What the ipamorelin literature has actually established
Ipamorelin is a synthetic pentapeptide — sequence Aib-His-D-2-Nal-D-Phe-Lys-NH2 — that selectively activates the ghrelin receptor (GHS-R1a, the cell-surface switch the natural hunger hormone ghrelin flips) on the pituitary's growth-hormone cells, triggering a short, discrete pulse of growth hormone (GH) [1]. Its defining property is selectivity. In the 1998 study that introduced it, ipamorelin released GH potently in rat pituitary cells, anaesthetised rats, and conscious pigs (pig ED50 = 2.3 nmol/kg, comparable to the older peptide GHRP-6 at 3.9 nmol/kg), yet did not raise cortisol or ACTH even at doses more than 200 times its GH-releasing dose [1]. That clean profile is the whole reason it is studied separately from its messier predecessors.
The body-composition story flows downstream of that pulse. In adult female rats, subcutaneous ipamorelin at 18, 90, and 450 µg/day raised the rate of long-bone growth from 42 µm/day on vehicle to 44, 50, and 52 µm/day — a clear dose-response — with no measurable change in circulating IGF-1 or bone-turnover markers [4]. That detail matters: the skeletal effect appeared to be driven by the local GH pulse rather than a sustained rise in IGF-1, which is the systemic growth factor most GH effects run through.
The most recent in-vivo work points the same direction. In a 2024 ferret study, ipamorelin (1–3 mg/kg) cut chemotherapy-driven body-weight loss by roughly 24% during the delayed phase, though it had no anti-nausea effect [5]. The signal across these studies is a compound that defends and reshapes body mass through a clean GH pulse — promising in animals, and still mostly animals.
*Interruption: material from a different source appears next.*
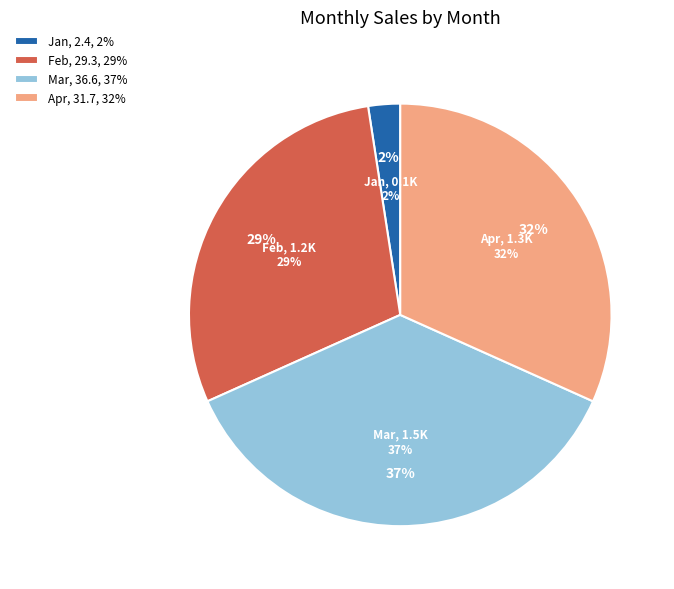

To the nearest percent, what is the average slice percentage?

25%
The body-composition lens, and its limits
Read in sequence, the Ipamorelin research tells a consistent preclinical story: a GH pulse that builds bone, defends body weight under metabolic stress, and — per the reports people share — tracks with recovery and a gradual leaner look over weeks. The mechanism is coherent and the animal effect sizes are real.
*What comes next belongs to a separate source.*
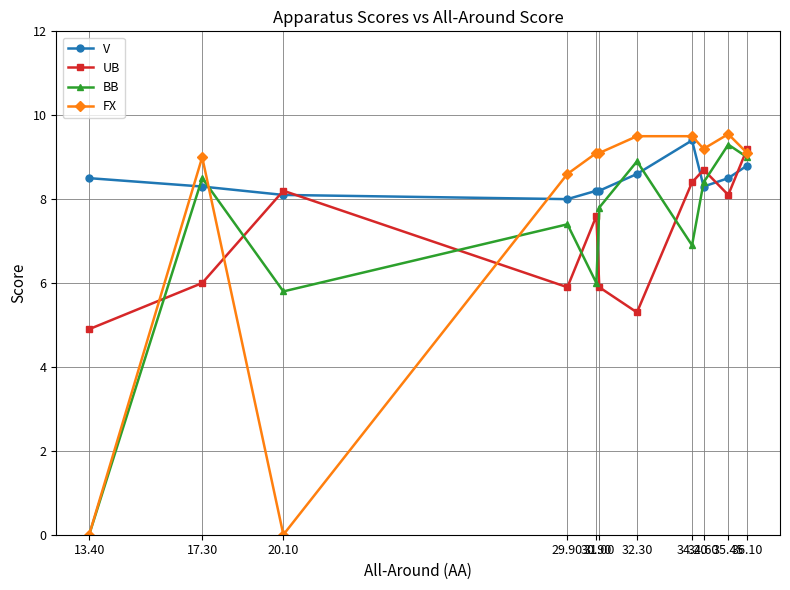

What are all the series names shown in the legend?

V, UB, BB, FX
The limit is human evidence. There is no controlled human trial showing ipamorelin changes body composition. The only published Phase 2 trial used it for postoperative ileus — sluggish bowels after surgery — and missed its primary endpoint outright [3]. Its human pharmacokinetics were mapped once, in eight volunteers per dose [2]. Everything else marketed as fat loss or muscle gain rests on mechanism and short rodent studies, not human outcomes. That gap is the most important fact on this site, and we keep it in view on every page.
How to read this site
Every quantitative claim here — every dose, half-life, percentage, and species — is tied to a numbered citation you can check on the Ipamorelin references page. The Ipamorelin effects page collects what the research-use community reports, clearly labelled as anecdotal, alongside cited safety cautions. The research page walks the mechanism and the key studies; the dosage page describes what was administered to which species at which dose, never a human protocol. Two dedicated pages take on the questions readers actually search: whether ipamorelin causes weight gain, and what benefits the research supports.
Ipamorelin is not FDA-approved. It is the subject of a real, if thin, research literature — and that literature, read honestly, is what this page documents.